UNISON regrets the lateness of this submission to the Policy and Strategy Committee. Unfortunately until the Council news blog of 30 August 2012 we had not been aware that this issue was coming before this Committee.
While we acknowledge that the committee will only be considering a response to the Scottish Government consultation, UNISON believes that there are fundamental service delivery, local accountability and workforce issues that the committee should be aware of in approving any response.
We attach the UNISON Scotland position paper on Health and Social Care Integration which can also be found at http://www.unisonscotland. org.uk/socialwork/CareIntegrationStatement_July2012.pdf and urge committee members to consider the issues raised in that paper.
Our experience so far with the Highland situation has not been positive and we were very pleased with assurances that Highland would not be used as a pilot scheme. Apart from complex staff conditions issues (including pensions), the Highland situation also exposed a lack of preparatory thinking about issues like the legislation, enacted for sound reasons, applying to social care services. One example was a failure to recognise the important independent role of Local Authority Mental Health Officers. There were many others.
However, the level of flexibility we had hoped for in terms of local solutions to local problems does not appear to be there in the consultation document. We are concerned that central direction through outcomes will be too prescriptive, undermining local solutions to local circumstances.
The governance and democratic accountability arrangements in the new Partnerships look too weak for the major implications their decisions could have for health boards and councils. For example, decisions on acute services could impact on the viability of acute hospitals and typically 15% of council budgets will be transferred with consequences for remaining services.
UNISON is not opposed to integrated services. Staff delivering front line services regularly work closely together to provide the best service possible to service users and are often frustrated by the obstacles they face.
However, merely joining things on a top down basis without a root and branch look at long term resources will not improve the service. For example, UNISON believes that problems like ‘bed-blocking’ are often laid solely at the door of local authorities without any examination of whether health services are providing enough beds within their services in the first place.
UNISON also believes that, with no overall increase in resources, problems in providing adequate health and social care services will continue irrespective of systems.
Our long experience of organisation change means that our members will inevitably be sceptical about the merits of major structural change without clear and costed strategies for delivering improvements in care. The danger as always is that energies will be diverted from service user and patient care into the structural change itself.
UNISON is also concerned about the implications for local accountability through elected councillors in local government and the concept of health care free at the point of need in the NHS. For example, those receiving a local authority service may have to contribute to it while those receiving NHS services do not. What will occur if the local authority provision, rather than the NHS provision becomes the preferred option? In addition, how ready is the NHS to import large third sector contracts when in Scotland it works under an ethos of in-house provision?

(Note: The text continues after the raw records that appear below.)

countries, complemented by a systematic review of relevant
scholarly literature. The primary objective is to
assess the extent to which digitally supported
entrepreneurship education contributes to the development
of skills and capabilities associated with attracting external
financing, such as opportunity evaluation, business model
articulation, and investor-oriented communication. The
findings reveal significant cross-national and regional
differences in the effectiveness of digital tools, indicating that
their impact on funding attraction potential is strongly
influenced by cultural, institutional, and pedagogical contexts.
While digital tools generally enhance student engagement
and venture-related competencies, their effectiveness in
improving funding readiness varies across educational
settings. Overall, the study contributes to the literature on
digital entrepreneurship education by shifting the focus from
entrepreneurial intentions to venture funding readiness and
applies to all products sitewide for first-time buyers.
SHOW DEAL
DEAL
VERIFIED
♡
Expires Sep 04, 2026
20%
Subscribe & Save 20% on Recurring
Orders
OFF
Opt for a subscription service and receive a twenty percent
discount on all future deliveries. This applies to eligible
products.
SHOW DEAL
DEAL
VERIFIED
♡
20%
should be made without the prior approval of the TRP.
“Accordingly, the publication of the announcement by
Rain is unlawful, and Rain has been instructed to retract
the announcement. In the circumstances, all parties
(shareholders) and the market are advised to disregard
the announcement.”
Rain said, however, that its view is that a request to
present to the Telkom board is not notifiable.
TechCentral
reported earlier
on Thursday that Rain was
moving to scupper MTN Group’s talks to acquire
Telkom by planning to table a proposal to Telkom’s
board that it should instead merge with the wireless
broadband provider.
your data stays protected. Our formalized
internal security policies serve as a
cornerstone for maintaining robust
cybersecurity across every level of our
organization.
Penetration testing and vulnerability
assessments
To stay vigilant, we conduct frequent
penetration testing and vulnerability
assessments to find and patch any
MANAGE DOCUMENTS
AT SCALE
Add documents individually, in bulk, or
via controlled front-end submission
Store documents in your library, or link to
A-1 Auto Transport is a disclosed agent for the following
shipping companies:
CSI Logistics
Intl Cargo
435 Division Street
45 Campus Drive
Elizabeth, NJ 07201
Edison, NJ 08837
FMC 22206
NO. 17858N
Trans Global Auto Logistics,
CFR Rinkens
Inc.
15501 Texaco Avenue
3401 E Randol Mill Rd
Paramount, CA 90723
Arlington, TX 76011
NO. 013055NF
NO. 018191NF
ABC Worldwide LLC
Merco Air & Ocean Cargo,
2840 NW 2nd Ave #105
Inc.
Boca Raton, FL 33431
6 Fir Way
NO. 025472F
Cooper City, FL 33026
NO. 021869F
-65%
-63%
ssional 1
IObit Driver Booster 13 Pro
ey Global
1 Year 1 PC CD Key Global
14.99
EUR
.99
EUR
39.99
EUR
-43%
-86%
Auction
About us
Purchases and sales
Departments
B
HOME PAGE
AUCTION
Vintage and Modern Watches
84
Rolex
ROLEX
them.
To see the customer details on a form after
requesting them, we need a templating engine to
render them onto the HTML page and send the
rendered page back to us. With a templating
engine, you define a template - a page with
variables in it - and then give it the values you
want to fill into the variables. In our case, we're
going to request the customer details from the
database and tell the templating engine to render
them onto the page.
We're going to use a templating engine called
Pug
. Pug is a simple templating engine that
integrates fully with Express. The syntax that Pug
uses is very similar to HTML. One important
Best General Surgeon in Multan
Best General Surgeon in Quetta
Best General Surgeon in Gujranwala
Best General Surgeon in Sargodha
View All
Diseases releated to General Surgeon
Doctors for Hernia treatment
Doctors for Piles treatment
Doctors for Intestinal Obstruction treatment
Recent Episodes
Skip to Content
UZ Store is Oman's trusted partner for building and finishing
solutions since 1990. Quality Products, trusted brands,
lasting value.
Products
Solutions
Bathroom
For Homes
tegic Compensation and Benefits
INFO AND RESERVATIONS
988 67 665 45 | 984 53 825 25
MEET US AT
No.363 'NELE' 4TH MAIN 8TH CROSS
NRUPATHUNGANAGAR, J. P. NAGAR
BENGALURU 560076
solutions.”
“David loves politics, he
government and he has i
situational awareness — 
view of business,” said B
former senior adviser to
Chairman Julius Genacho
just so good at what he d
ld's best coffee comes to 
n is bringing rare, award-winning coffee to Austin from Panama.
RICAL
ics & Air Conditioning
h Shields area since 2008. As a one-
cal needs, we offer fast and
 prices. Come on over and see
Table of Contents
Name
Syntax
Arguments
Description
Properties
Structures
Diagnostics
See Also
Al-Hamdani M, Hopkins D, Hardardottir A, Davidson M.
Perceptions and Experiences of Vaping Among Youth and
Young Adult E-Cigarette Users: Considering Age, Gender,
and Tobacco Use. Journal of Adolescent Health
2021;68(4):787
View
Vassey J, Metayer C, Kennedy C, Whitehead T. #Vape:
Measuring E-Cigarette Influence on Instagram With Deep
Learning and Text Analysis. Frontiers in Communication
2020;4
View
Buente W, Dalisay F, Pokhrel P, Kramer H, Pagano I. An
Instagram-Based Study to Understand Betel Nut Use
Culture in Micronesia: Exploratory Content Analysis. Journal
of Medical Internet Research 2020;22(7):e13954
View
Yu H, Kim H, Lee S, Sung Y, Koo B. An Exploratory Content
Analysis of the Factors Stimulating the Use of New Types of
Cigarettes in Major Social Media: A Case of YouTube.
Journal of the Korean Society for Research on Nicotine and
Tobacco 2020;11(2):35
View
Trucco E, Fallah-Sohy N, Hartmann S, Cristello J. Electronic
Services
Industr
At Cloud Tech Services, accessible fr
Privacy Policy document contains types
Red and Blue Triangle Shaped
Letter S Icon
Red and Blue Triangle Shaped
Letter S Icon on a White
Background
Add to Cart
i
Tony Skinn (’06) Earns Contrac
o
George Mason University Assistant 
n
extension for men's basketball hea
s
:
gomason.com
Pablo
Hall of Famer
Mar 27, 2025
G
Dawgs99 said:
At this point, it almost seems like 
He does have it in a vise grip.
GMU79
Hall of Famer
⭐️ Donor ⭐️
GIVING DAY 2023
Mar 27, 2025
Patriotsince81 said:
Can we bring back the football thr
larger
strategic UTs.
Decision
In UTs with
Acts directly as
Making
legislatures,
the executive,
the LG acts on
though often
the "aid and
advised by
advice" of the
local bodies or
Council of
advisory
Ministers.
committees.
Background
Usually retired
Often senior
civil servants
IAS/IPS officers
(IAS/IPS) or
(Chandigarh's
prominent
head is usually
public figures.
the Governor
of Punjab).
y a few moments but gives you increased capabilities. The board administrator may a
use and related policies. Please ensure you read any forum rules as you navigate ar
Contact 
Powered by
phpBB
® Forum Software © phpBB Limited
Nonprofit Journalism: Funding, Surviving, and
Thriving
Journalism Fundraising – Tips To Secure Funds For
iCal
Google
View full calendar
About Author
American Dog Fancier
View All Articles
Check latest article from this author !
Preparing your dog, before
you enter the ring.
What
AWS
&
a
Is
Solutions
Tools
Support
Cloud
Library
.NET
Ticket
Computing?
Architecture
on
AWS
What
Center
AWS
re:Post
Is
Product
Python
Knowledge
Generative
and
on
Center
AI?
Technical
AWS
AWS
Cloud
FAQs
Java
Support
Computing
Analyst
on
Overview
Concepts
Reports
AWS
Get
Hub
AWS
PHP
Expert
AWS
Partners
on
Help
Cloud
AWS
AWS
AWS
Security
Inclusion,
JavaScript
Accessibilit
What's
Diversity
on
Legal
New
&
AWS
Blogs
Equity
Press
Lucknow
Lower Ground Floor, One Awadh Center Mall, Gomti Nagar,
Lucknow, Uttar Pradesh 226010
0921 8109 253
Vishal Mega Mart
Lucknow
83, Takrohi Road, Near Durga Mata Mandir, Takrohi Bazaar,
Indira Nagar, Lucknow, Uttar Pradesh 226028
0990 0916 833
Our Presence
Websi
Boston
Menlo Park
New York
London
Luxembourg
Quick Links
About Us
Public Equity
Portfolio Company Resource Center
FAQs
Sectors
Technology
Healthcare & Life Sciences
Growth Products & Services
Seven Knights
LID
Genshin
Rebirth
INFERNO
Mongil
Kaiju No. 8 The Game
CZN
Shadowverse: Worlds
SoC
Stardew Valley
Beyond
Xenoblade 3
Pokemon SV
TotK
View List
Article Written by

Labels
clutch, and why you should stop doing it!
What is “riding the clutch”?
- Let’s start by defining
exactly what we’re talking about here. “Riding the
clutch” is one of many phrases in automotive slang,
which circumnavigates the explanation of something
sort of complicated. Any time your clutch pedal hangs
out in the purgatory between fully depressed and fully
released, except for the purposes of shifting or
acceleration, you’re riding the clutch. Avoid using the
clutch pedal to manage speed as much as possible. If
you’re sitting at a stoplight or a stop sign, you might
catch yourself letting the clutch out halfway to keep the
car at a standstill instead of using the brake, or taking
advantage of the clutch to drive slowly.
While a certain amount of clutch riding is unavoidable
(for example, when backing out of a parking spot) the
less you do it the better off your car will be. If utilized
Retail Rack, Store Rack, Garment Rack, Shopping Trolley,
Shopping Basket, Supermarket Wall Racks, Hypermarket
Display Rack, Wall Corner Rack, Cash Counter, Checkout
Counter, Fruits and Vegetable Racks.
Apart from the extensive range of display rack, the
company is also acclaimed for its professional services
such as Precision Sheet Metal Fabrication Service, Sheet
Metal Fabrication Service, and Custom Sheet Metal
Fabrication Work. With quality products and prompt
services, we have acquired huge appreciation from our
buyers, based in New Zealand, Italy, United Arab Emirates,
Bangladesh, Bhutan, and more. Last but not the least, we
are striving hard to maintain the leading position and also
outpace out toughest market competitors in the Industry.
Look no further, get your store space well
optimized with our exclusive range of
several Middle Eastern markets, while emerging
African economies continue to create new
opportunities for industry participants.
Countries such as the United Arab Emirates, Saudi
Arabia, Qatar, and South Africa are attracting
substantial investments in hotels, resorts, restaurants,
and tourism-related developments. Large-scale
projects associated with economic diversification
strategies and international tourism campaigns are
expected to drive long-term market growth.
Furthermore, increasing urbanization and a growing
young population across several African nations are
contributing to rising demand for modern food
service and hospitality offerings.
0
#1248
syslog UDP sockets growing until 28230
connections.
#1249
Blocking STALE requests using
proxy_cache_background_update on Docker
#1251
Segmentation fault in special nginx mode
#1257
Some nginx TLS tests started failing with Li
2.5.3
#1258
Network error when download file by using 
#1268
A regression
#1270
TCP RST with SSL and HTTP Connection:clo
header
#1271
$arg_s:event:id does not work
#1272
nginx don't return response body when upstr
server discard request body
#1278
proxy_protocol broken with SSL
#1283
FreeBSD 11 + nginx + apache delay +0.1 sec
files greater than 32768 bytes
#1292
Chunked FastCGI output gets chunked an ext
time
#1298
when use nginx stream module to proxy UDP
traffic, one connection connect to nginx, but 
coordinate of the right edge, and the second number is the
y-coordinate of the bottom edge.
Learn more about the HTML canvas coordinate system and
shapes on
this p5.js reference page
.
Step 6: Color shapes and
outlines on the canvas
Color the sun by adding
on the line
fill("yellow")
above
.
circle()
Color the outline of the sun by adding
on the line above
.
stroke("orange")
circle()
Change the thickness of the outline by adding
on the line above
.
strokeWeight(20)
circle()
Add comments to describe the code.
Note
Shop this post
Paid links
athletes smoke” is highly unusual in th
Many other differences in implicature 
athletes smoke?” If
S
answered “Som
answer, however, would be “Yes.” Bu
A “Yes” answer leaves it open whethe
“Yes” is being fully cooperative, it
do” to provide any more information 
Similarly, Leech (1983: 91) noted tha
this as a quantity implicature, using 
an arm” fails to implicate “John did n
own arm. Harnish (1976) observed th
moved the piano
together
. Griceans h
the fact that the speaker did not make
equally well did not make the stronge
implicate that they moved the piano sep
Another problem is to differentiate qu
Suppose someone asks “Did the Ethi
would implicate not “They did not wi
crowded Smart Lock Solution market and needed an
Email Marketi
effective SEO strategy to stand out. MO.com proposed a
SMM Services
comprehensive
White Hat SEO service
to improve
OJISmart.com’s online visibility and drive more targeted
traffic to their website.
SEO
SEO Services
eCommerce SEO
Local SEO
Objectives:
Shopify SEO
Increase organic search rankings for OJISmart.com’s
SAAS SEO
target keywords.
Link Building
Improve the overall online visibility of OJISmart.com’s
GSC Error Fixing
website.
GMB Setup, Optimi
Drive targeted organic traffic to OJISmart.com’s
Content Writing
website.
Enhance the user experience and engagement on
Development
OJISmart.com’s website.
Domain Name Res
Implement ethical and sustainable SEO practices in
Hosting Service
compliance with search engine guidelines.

We are also concerned about the lack of clarity about the role of the Jointly Accountable Officer and how this post will deal with competing demands on a pooled budget, legislative duties applying to local authorities which do not apply to the NHS and inevitably workforce governance issues.
UNISON notes that the authors of the joint response have consulted managers and councillors but have not so far engaged with the workforce, even though the consultation itself states that there is to be a central role for professionals.
UNISON would urge the committee to recognise the need to formally engage with the trade union structures in both the local authority and the NHS in any initiatives planned to take the process forward.